Making Us Fat and Sick
At a time when the
U.S. government is endlessly hectoring Americans about their diets,
federal sugar policy may be partly to blame for the skyrocketing rate of
diabetes in recent decades. In 1984, Coca-Cola and Pepsi replaced sugar
in soft drinks with high-fructose corn syrup - which has a more stable
supply and is cheaper.
Many other food
producers followed suit, and Americans now consume 55 pounds of high
fructose corn syrup a year - more than any other nation on earth.
A 2012 study by
the University of Southern California and the University of Oxford found
that nations that heavily rely on high fructose corn syrup in their
food supply "had a 20 percent higher prevalence of diabetes than
countries that did not use" corn syrup. The study found that the
diabetes rate was sharply higher regardless of the obesity or total
sugar intake level of residents in those nations.
This Is Not Working
Sugar subsidies
are also hell on alligators. Because the U.S. mainland does not have a
natural climate for sugar production, farmers compensate by dousing the
land with chemicals to artificially stimulate production.
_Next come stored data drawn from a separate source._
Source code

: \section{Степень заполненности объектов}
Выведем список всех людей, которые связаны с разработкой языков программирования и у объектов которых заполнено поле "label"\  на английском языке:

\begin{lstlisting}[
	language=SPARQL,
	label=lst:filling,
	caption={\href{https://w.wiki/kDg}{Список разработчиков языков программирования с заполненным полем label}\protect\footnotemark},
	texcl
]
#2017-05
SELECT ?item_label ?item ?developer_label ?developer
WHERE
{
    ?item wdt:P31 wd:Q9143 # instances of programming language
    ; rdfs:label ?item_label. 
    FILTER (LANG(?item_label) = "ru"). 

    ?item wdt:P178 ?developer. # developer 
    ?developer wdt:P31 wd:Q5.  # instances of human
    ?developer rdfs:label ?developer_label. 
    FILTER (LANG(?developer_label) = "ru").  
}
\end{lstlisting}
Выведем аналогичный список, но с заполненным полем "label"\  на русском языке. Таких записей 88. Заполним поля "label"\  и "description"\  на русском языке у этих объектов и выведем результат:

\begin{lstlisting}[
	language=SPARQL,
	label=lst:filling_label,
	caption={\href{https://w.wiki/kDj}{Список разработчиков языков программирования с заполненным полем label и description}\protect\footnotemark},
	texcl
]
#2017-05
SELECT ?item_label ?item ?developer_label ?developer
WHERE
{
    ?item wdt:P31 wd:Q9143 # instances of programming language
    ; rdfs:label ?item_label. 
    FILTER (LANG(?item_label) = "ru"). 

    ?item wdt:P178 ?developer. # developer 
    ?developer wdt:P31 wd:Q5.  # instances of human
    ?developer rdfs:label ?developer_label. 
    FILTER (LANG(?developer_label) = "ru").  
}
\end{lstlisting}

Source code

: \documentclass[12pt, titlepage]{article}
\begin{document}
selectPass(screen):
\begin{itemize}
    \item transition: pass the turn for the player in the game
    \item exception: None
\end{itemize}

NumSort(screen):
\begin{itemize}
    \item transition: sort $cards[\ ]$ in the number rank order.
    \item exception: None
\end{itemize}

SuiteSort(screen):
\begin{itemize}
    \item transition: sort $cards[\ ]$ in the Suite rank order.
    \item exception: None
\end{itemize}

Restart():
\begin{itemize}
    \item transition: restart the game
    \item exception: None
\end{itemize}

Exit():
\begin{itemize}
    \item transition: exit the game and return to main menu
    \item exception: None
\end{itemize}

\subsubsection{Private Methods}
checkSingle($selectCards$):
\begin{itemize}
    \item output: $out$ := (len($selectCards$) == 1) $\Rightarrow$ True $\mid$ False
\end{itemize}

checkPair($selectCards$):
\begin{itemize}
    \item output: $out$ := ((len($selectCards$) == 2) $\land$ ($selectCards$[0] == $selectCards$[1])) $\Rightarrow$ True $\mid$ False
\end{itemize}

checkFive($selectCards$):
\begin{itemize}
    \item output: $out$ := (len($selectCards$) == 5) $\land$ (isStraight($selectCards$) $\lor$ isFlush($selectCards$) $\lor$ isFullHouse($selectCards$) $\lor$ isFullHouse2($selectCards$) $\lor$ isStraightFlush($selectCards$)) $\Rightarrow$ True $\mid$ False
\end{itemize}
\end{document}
More than
500,000 acres of the Everglades have been converted from swamp land to
sugar fields. Over the years, phosphorus from the fertilizer used by
sugar growers leached into the water of the Everglades and helped
destroy the ecosystem of the entire region. For more than 20 years,
local and federal politicians have promised one “fix” after another to
curb the damage, but the ravages continue.
The sugar lobby
showers Congress with money, including almost $50 million in campaign
contributions and lobbying between 2008 and 2013. In return, members of
Congress license sugar growers to pilfer consumers at grocery checkouts
and rob hardworking Americans of their jobs. There is no evidence that
pro-subsidy members of Congress have lost any sleep over their role in
spawning an epidemic of diabetes.
Raze these Barriers
Federal sugar
policy is a stark rebuttal to anyone who believes that moderate reform
will end the poxes that Washington inflicts on the nation. There is no
reason to expect politicians to learn from mistakes that impoverish
others while enriching their reelection campaigns. The only way to fix
the sugar program is to abolish it. And the only way to achieve free
trade is by razing trade barriers without any 500-page appendixes.